What is required: If a line of the data below holds the string "down", copy it.

Available data:
============================================================

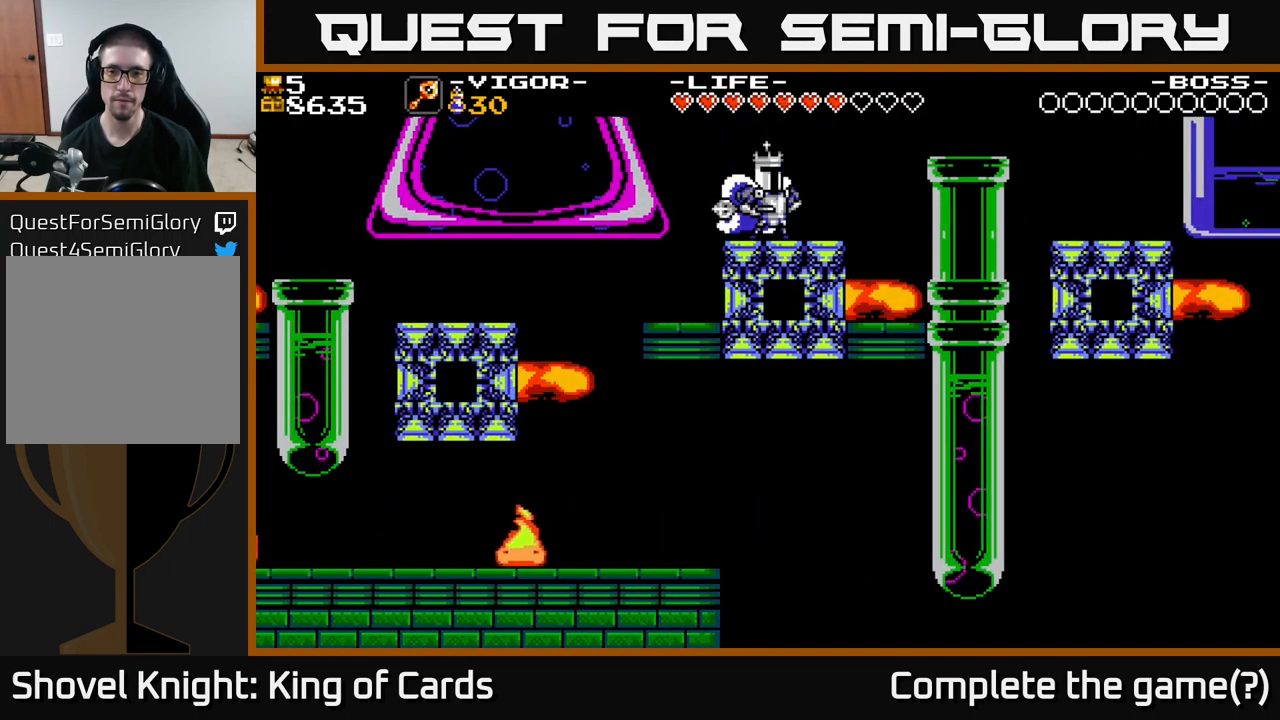
{"buttons": ["DPAD_RIGHT"], "right_stick": "center", "events": [[84, "A", "down"], [84, "DPAD_RIGHT", "down"], [184, "A", "up"]]}
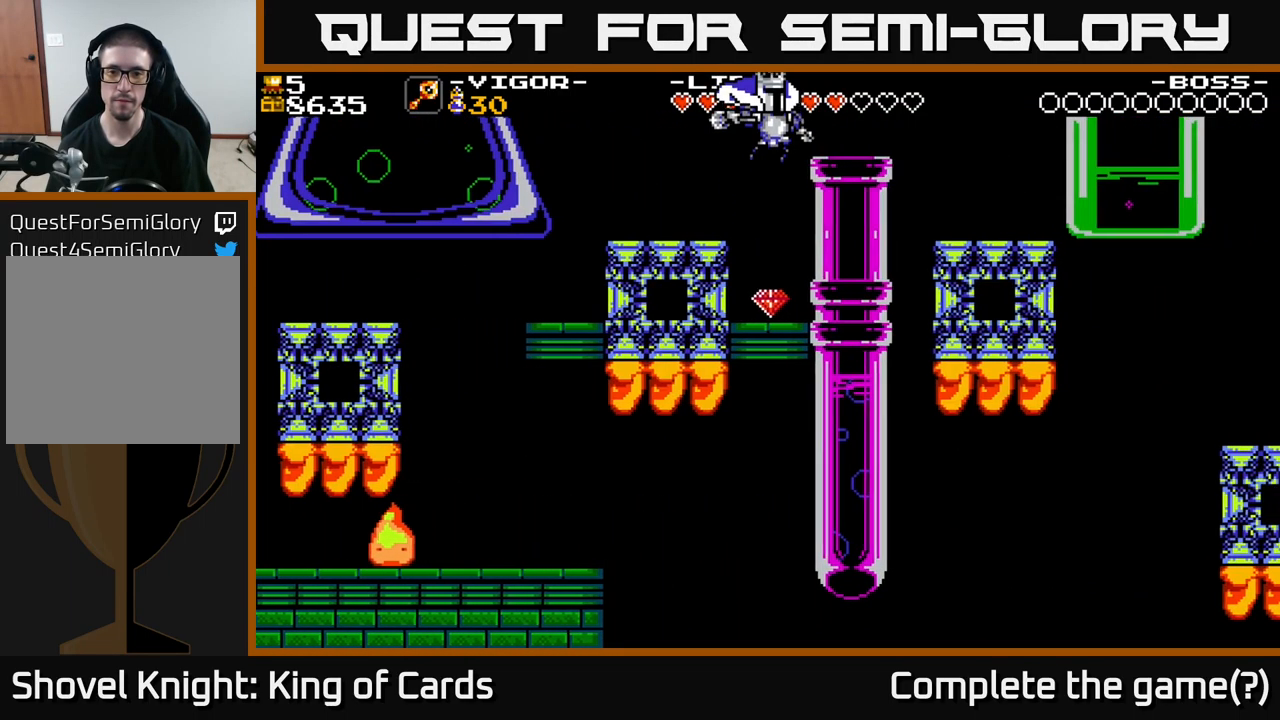
{"buttons": ["A", "DPAD_RIGHT"], "right_stick": "center", "events": [[34, "DPAD_RIGHT", "up"], [300, "DPAD_RIGHT", "down"], [450, "A", "down"]]}
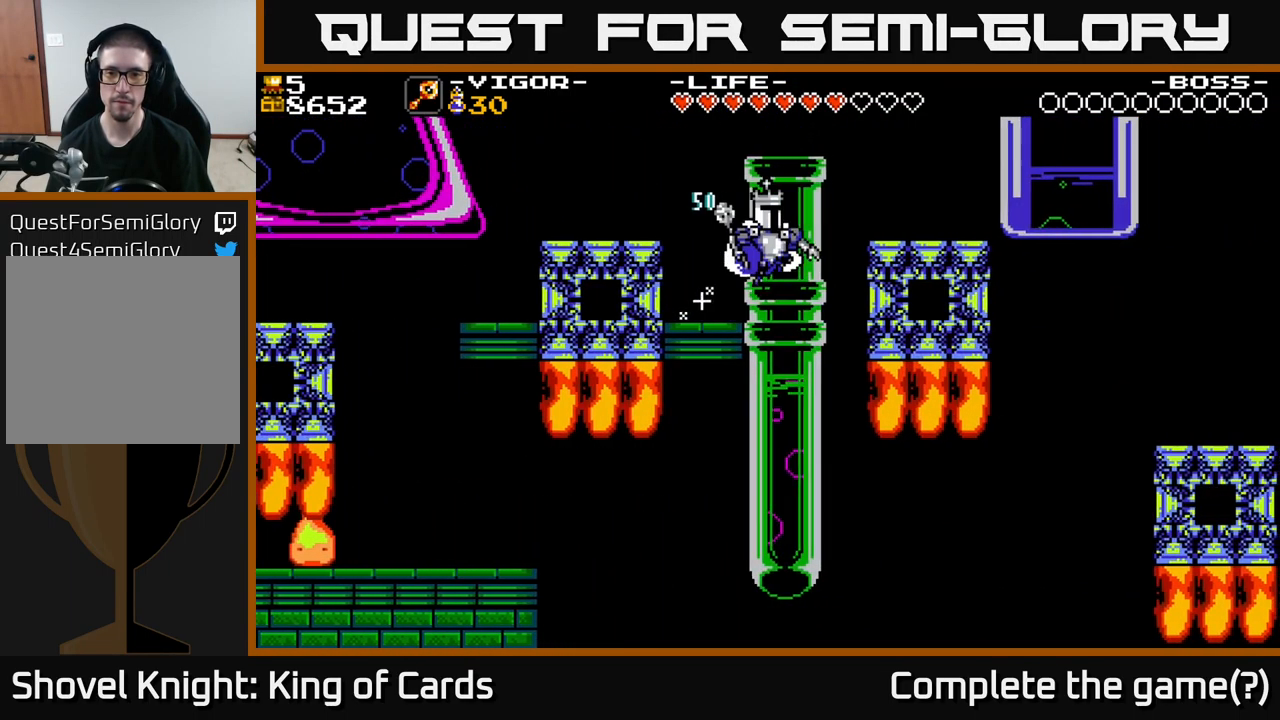
{"buttons": ["DPAD_RIGHT"], "right_stick": "center", "events": [[184, "A", "up"]]}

============================================================

Written reply:
{"buttons": ["DPAD_RIGHT"], "right_stick": "center", "events": [[84, "A", "down"], [84, "DPAD_RIGHT", "down"], [184, "A", "up"]]}
{"buttons": ["A", "DPAD_RIGHT"], "right_stick": "center", "events": [[34, "DPAD_RIGHT", "up"], [300, "DPAD_RIGHT", "down"], [450, "A", "down"]]}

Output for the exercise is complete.